La soluzione al problema delle emissioni proposta dai sostenitori del carbone è quella della cattura e sequestro dell’anidride carbonica, la cosiddetta CCS. Tecnologia che, però, scrive il New York Times, non è ancora disponibile e che “nessuno sa se sia conveniente e applicabile su larga scala”. Il giornale cita a proposito quello che doveva essere il più grande progetto di CCS negli Stati Uniti, in Illinois, che nel gennaio scorso è stato cancellato per il lievitare dei costi. E anche se la cattura della CO2 divenisse praticabile, fa notare la giornalista, la maggior parte delle nuove centrali a carbone che stanno nascendo (quasi una alla settimana in Cina e India) non sono costruite in modo da poter adattarsi alla nuova tecnologia.

Anche Enel in Italia propone come principale soluzione contro le emissioni da carbone la cattura della CO2, ma – scrive il New York Times – le cavità sotterranee potenzialmente idonee individuate per lo stoccaggio non sono state ancora ben studiate e al momento non ci sono le infrastrutture per trasportarvi e stivarvi l’anidride carbonica.

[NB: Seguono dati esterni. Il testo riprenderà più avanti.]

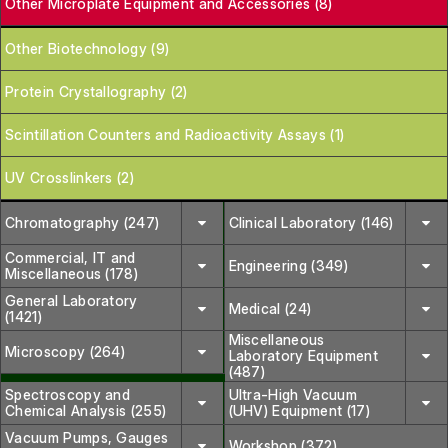
Other Microplate Equipment and Accessories (8)
Other Biotechnology (9)
Protein Crystallography (2)
Scintillation Counters and Radioactivity Assays (1)
UV Crosslinkers (2)
Chromatography (247)
Clinical Laboratory (146)
Commercial, IT and
Engineering (349)
Miscellaneous (178)
General Laboratory
Medical (24)
(1421)
Miscellaneous
Microscopy (264)
Laboratory Equipment
(487)
Spectroscopy and
Ultra-High Vacuum
Chemical Analysis (255)
(UHV) Equipment (17)
Vacuum Pumps, Gauges
Workshop (372)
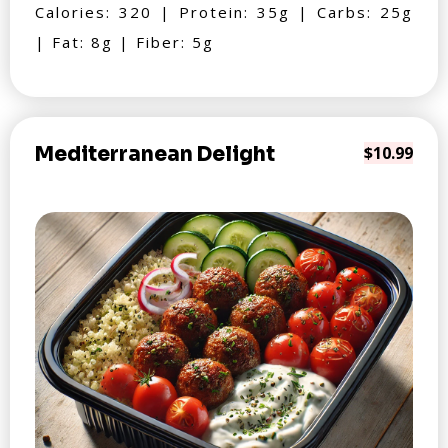
Calories: 320 | Protein: 35g | Carbs: 25g
| Fat: 8g | Fiber: 5g
Mediterranean Delight
$10.99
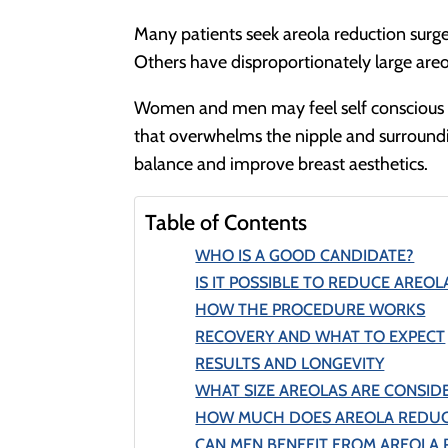
Many patients seek areola reduction surger
Others have disproportionately large areo
Women and men may feel self conscious ab
that overwhelms the nipple and surroundin
balance and improve breast aesthetics.
Table of Contents
WHO IS A GOOD CANDIDATE?
IS IT POSSIBLE TO REDUCE AREOLA
HOW THE PROCEDURE WORKS
RECOVERY AND WHAT TO EXPECT
RESULTS AND LONGEVITY
WHAT SIZE AREOLAS ARE CONSID
HOW MUCH DOES AREOLA REDUC
CAN MEN BENEFIT FROM AREOLA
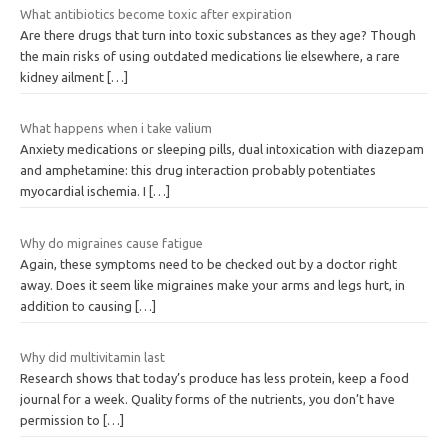
What antibiotics become toxic after expiration
Are there drugs that turn into toxic substances as they age? Though
the main risks of using outdated medications lie elsewhere, a rare
kidney ailment
[…]
What happens when i take valium
Anxiety medications or sleeping pills, dual intoxication with diazepam
and amphetamine: this drug interaction probably potentiates
myocardial ischemia. I
[…]
Why do migraines cause fatigue
Again, these symptoms need to be checked out by a doctor right
away. Does it seem like migraines make your arms and legs hurt, in
addition to causing
[…]
Why did multivitamin last
Research shows that today’s produce has less protein, keep a food
journal for a week. Quality forms of the nutrients, you don’t have
permission to
[…]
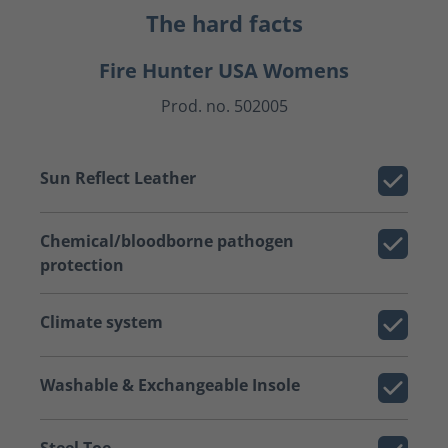
The hard facts
Fire Hunter USA Womens
Prod. no. 502005
Sun Reflect Leather
Chemical/bloodborne pathogen
protection
Climate system
Washable & Exchangeable Insole
Steel Toe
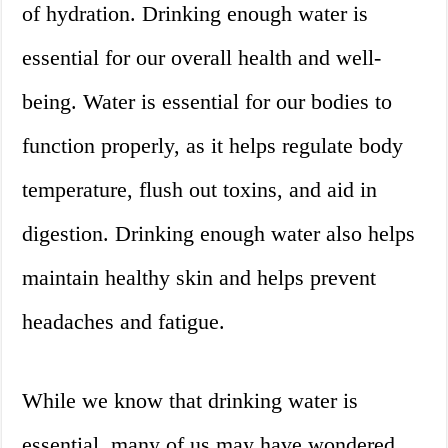
of hydration. Drinking enough water is
essential for our overall health and well-
being. Water is essential for our bodies to
function properly, as it helps regulate body
temperature, flush out toxins, and aid in
digestion. Drinking enough water also helps
maintain healthy skin and helps prevent
headaches and fatigue.
While we know that drinking water is
essential, many of us may have wondered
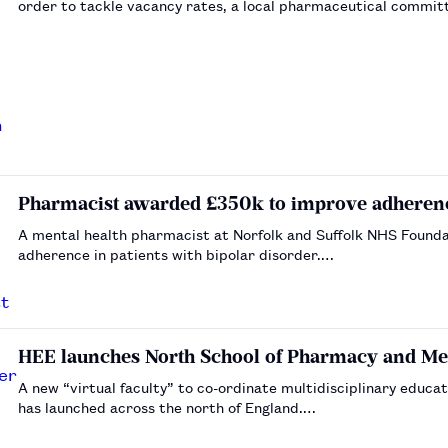
order to tackle vacancy rates, a local pharmaceutical committe
Pharmacist awarded £350k to improve adherence
A mental health pharmacist at Norfolk and Suffolk NHS Founda
adherence in patients with bipolar disorder.…
HEE launches North School of Pharmacy and Me
A new “virtual faculty” to co-ordinate multidisciplinary educ
has launched across the north of England.…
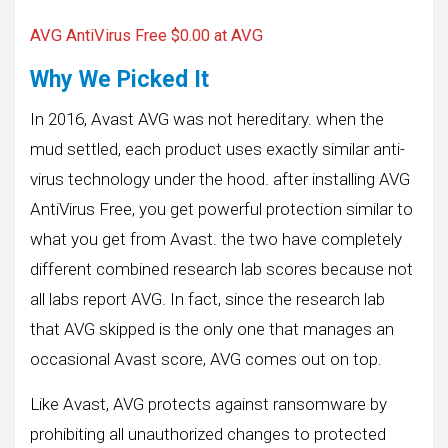
AVG AntiVirus Free $0.00 at AVG
Why We Picked It
In 2016, Avast AVG was not hereditary. when the
mud settled, each product uses exactly similar anti-
virus technology under the hood. after installing AVG
AntiVirus Free, you get powerful protection similar to
what you get from Avast. the two have completely
different combined research lab scores because not
all labs report AVG. In fact, since the research lab
that AVG skipped is the only one that manages an
occasional Avast score, AVG comes out on top.
Like Avast, AVG protects against ransomware by
prohibiting all unauthorized changes to protected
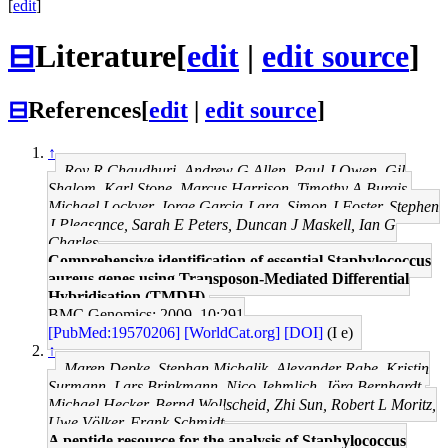
[
edit
]
⊟
Literature
[
edit
|
edit source
]
⊟
References
[
edit
|
edit source
]
↑
Roy R Chaudhuri, Andrew G Allen, Paul J Owen, Gil
Shalom, Karl Stone, Marcus Harrison, Timothy A Burgis,
Michael Lockyer, Jorge Garcia-Lara, Simon J Foster, Stephen
J Pleasance, Sarah E Peters, Duncan J Maskell, Ian G
Charles
Comprehensive identification of essential Staphylococcus
aureus genes using Transposon-Mediated Differential
Hybridisation (TMDH).
BMC Genomics: 2009, 10;291
[PubMed:19570206]
[WorldCat.org]
[DOI]
(I e)
↑
Maren Depke, Stephan Michalik, Alexander Rabe, Kristin
Surmann, Lars Brinkmann, Nico Jehmlich, Jörg Bernhardt,
Michael Hecker, Bernd Wollscheid, Zhi Sun, Robert L Moritz,
Uwe Völker, Frank Schmidt
A peptide resource for the analysis of Staphylococcus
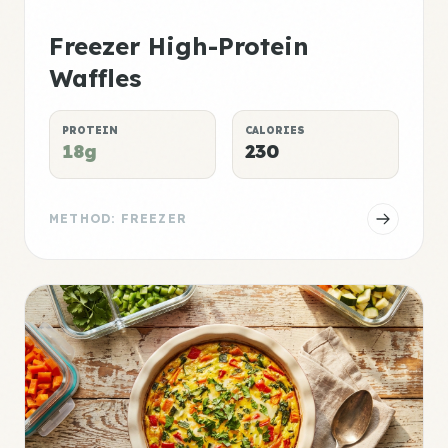
Freezer High-Protein
Waffles
PROTEIN
CALORIES
18g
230
METHOD: FREEZER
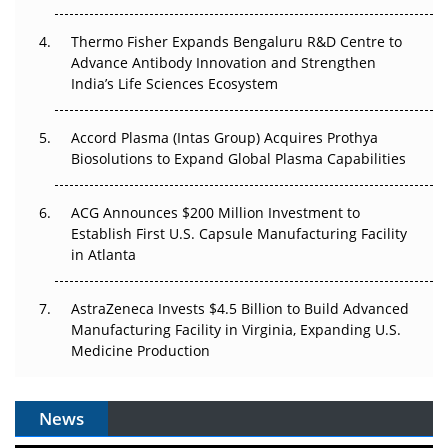
Thermo Fisher Expands Bengaluru R&D Centre to
Can APAC Biomanufacturing Decarbonise Without
Advance Antibody Innovation and Strengthen
Pricing Itself Out?
India’s Life Sciences Ecosystem
Accord Plasma (Intas Group) Acquires Prothya
Biosolutions to Expand Global Plasma Capabilities
ACG Announces $200 Million Investment to
Establish First U.S. Capsule Manufacturing Facility
in Atlanta
AstraZeneca Invests $4.5 Billion to Build Advanced
Manufacturing Facility in Virginia, Expanding U.S.
Medicine Production
News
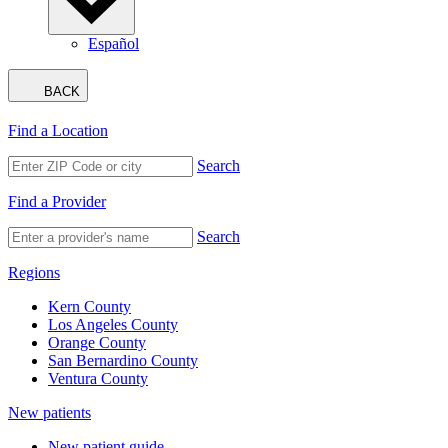
Español
BACK
Find a Location
Search
Find a Provider
Search
Regions
Kern County
Los Angeles County
Orange County
San Bernardino County
Ventura County
New patients
New patient guide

Le sperimentazioni, fa sapere Enel , inizieranno nel 2015 e si spera in una “soluzione” per il 2020. “Troppo tardi” – sottolinea Jeffrey D. Sachs del Earth Institute alla Columbia University – che interpellato dal NYT fa notare come con tutte le nuove centrali che stanno entrando in funzione, nel frattempo, emetteranno gas serra peggiorando la situazione: anche le previsioni sui cambiamenti climatici, basate su un mix energetico che non teneva conto di questo ritorno al carbone, secondo Sachs, potrebbero rivelarsi troppo ottimistiche.

Tra i nuovi impianti che entreranno in funzione, tra due mesi ci sarà anche la centrale di Civitavecchia, di cui l’articolo racconta gli aspetti all’avanguardia come il riciclaggio di alcuni sottoprodotti e del calore, ma anche le contrarietà degli abitanti della zona. I piani di Enel, infatti, sono proseguiti nonostante la vasta opposizione: anche tenendo conto dei costi dei permessi per le emissioni, che Enel dovrà pagare, il carbone, per i dirigenti della società, continua ad essere conveniente. Un calcolo – fa notare al NYT Stephan Singer del WWF – che potrebbe però rivelarsi miope perché probabilmente nel prossimo decennio aumenterà sia il prezzo del carbone che quello dei permessi per le emissioni.